In 1976, Bart left the Koonibba Mission near Ceduna in South Australia, and two years later formed Australia’s first Indigenous rock band No Fixed Address.
“I grew up listening to country and western, rock and roll and heavy metal. So when Bob Marley popped up I just totally loved him.”
“I’ve been playing all types of music ever since,” said Mr Willoughby.
Bart is internationally recognised for his distinct sound, a unique blend of Jamaican reggae with traditional Indigenous influences.
The Pitjantjatjara man says his music is his voice.
“I’m a politician who knows how to swing. I’m not a boring politician who thinks he knows how to play music.”
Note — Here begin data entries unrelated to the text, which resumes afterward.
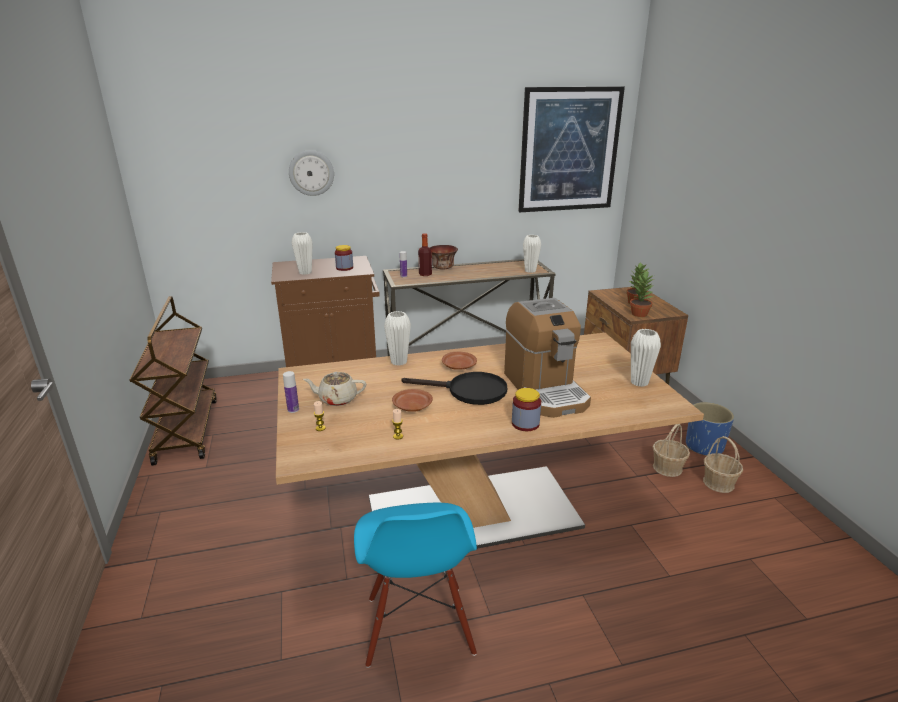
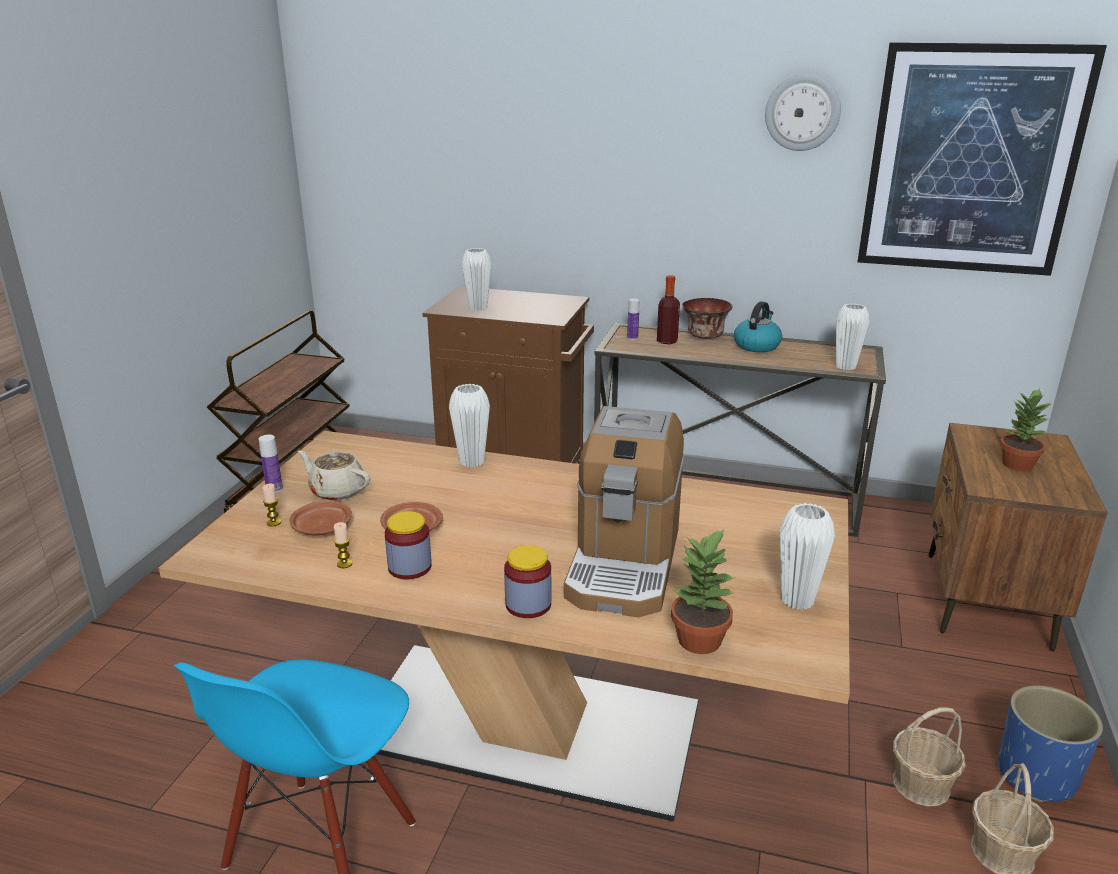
camera: 30 degrees right, 0 degrees up
(311, 173) = (523, 163): wall clock -> wall clock (802, 112)
(344, 268) = (535, 310): jar -> jar (410, 567)
(458, 366) = (543, 489): brown plate -> brown plate (322, 527)
(468, 391) = (510, 531): black frying pan -> none
(475, 268) = (756, 345): none -> kettle
(639, 314) = (1001, 486): potted plant -> potted plant (700, 640)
In 1983, No Fixed Address became the first Aboriginal band to travel overseas. When quizzed about his career highlight Bart doesn't hesitate, "performing at Madison Square Garden - twice."
After stints playing drums with Coloured Stone and Yothu Yindi, Bart founded a new band in 1989 known as Mixed Relations.
In 2007 he formed the Bart Willoughby Band and in 2013 became the first Indigenous artist to play the pipe organ.
At age 56, Bart says his flourishing career is just getting started.
“I feel 25 years-old. I have another 50 years to go,” he said.
The ‘Godfather of Reggae’ will headline Tuesday's Yabun Festival in Sydney and he says ‘it’s good to be home.’